The Rubinius team's complaints (though hyperbolic) still stand. Developing features in MRI and then testing other implementations against that is not a good design process. It makes sense for historical reasons, but there is significant work to be done cleaning out the cruft of Ruby.
I had no idea the main ruby implementation uses plain old bison instead of a hand written parser, but what exactly is wrong with that? If anything having all the grammar rules already spelled out means another implementation can just reuse them, there are bison-like tools for almost any language.
Over half of those lines are a hand written lexer. The grammar is basically useless without the lexer, which is very complex, full of weird corner cases, and changes version by version.
And much of it, in both the lexer and the grammar rules, is very heavily tied into MRI internals.
I think Brian "ending" Rubyspec might end up being the best thing he's done for it. Suddenly, as soon as he (and Rubinius) left, RubySpec is running and actively used on MRI for the first time in years, and JRuby and Opal have already swapped over to the new implementation. @eregon deserves HUGE credit for making this all happen.
Perhaps the best thing Brian ever did for RubySpec might be pouring a significant chunk of his life into starting and maintaining the project? Whatever you think of the politics, the value RubySpec has now is in large part due to him, and very likely wouldn't be around for someone else to pick up now if he hadn't invested so much into it.
Now that MRI is using it and others have picked up where he left off, the work done before is realizing its true value and is finally fulfilling the original goal. Quitting was the catalyst for change that may have never occurred otherwise. Perhaps both were very important.
It’s a decent summary, but—as someone who was part of the team back when we started the project—the goal of RubySpec was always to be the test suite and specification of the Ruby language, and for the Ruby community. It wasn’t about Rubinius, and it wasn’t an afterthought.
I’ve been out of the Rubinius (and Ruby) scene for several years now, so I can’t speak much to the rest… but unfortunately the personality clashing seems sadly familiar.
I'm really glad to see this - RubySpec is a project that always seemed like a Really Good Idea, but the politics around it seemed to drag it down into not-productive territory. If it can remain a technically-focused project, it should be a large asset to the Ruby community.
I am sad that the Rubinius team won't join, but I understand that they have seen it all crumble before, and don't want to invest in a time draining project again.
I'd also like to see some funny or surprising differences between the implementations, it could be fun to have a list of that somewhere.
Rubinius doesn't want to join is not because they don't want to invest the effort, they actually invested a lot of efforts before.
That being said, they bring up this project more for political reasons, that they want to control the language, e.g.
If MRI fails on the rubyspec, whose fault is that? It would be MRI if rubinius controls the project.
Now rubyspec is part of the ruby (MRI) project, and they have made a lot of changes to conform MRI, and in return rubinius would need to adjust to conform the specs, for a project that has 24K commit and still doesn't work on windows, you can imagine why they don't want to join effort.

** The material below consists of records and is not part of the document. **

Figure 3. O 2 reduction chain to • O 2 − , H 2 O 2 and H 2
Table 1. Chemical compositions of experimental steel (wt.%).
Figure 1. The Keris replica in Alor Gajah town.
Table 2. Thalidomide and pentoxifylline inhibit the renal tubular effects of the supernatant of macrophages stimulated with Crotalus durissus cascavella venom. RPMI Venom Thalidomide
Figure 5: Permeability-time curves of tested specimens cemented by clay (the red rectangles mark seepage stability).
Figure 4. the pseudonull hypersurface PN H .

Free as in price (and why would the draft be free if it didn't differ), can it be redistributed freely? Not to mention the gcc extensions that are essentially required because so many applications rely on them.

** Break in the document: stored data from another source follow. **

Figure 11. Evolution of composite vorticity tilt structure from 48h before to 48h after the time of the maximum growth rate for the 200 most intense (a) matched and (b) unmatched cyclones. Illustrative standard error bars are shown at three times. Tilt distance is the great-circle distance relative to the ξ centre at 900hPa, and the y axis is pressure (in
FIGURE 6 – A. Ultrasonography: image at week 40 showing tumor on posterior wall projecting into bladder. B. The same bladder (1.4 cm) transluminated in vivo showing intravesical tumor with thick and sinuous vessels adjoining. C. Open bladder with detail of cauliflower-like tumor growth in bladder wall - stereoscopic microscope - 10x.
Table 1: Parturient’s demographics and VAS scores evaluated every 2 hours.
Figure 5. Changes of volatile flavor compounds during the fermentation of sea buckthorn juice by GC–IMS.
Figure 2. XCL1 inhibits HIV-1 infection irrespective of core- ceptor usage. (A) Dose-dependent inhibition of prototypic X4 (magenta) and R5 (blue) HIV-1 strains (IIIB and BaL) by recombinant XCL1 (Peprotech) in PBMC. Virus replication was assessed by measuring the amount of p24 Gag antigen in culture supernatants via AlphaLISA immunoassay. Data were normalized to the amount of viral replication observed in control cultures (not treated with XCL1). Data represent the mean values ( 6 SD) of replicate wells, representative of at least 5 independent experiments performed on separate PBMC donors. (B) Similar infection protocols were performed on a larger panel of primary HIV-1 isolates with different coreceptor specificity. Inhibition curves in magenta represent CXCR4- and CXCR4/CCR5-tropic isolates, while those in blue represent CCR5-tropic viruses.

If the C language standardization process is anything like the C++ standard, then there are no changes between the final, elected draft and what is published. The drafts have to have near unanimous support between Europe and the US (organizations, universities, and groups from each region get one combined vote). Here's a trip report from the C++14 final draft, https://isocpp.org/blog/2014/02/trip-report.

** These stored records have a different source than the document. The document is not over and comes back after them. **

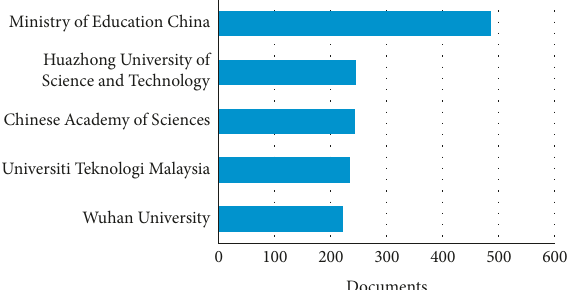
Figure 6: Research output of top institutions on PSOA research (2001–2021).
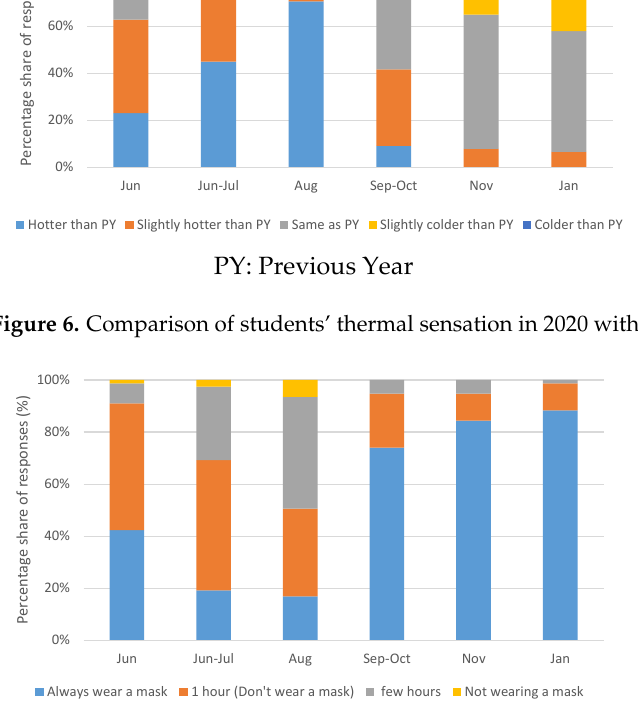
Figure 7. Wearing of masks.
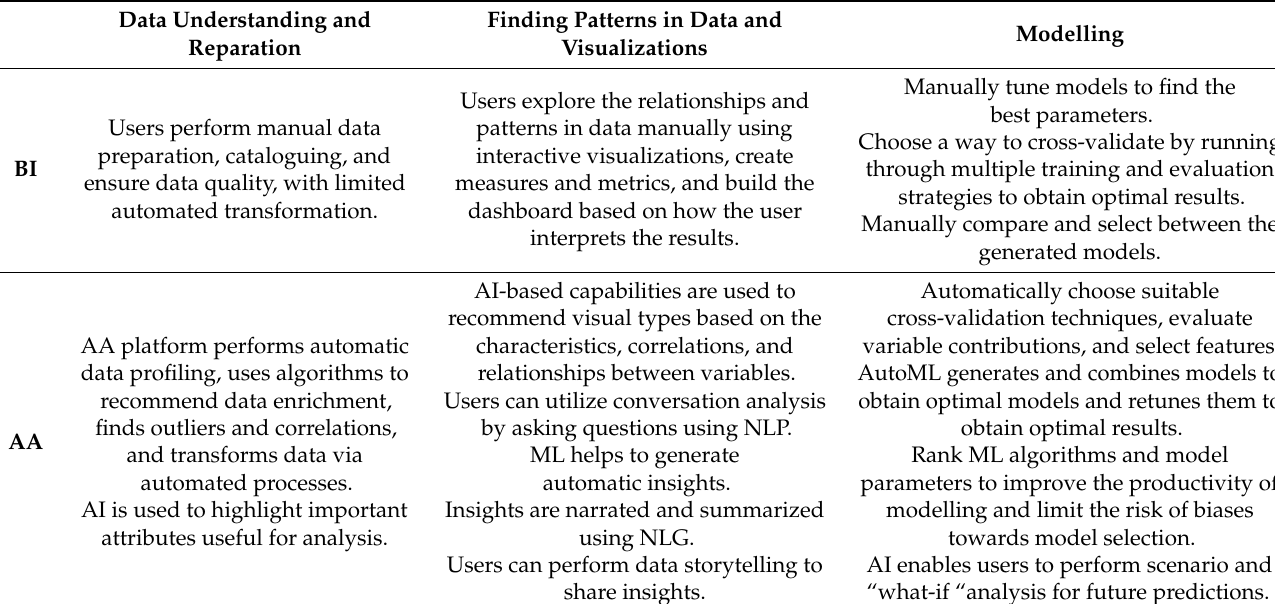
Table 4. Comparison between traditional BI and AA approaches in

They are the same because they go into an ISO certification meeting with the goal of reaching an unanimous, that is over 90% agreement, acceptance of the entire document with over a hundred people voting in that meeting.
You can't expect that if there's going to be surprised changes.
(Source: Strousup explained this at a recent dev conference)
The Rubinius team's complaints (though hyperbolic) still stand. Developing features in MRI and then testing other implementations against that is not a good design process. It makes sense for historical reasons, but there is significant work to be done cleaning out the cruft of Ruby.
For a sample of such cruft, please refer to the 11k+ line "parse.y": https://github.com/ruby/ruby/blob/trunk/parse.y
Done this way, all other implementations are held back by the early mistakes of MRI and there is little incentive for MRI to change that.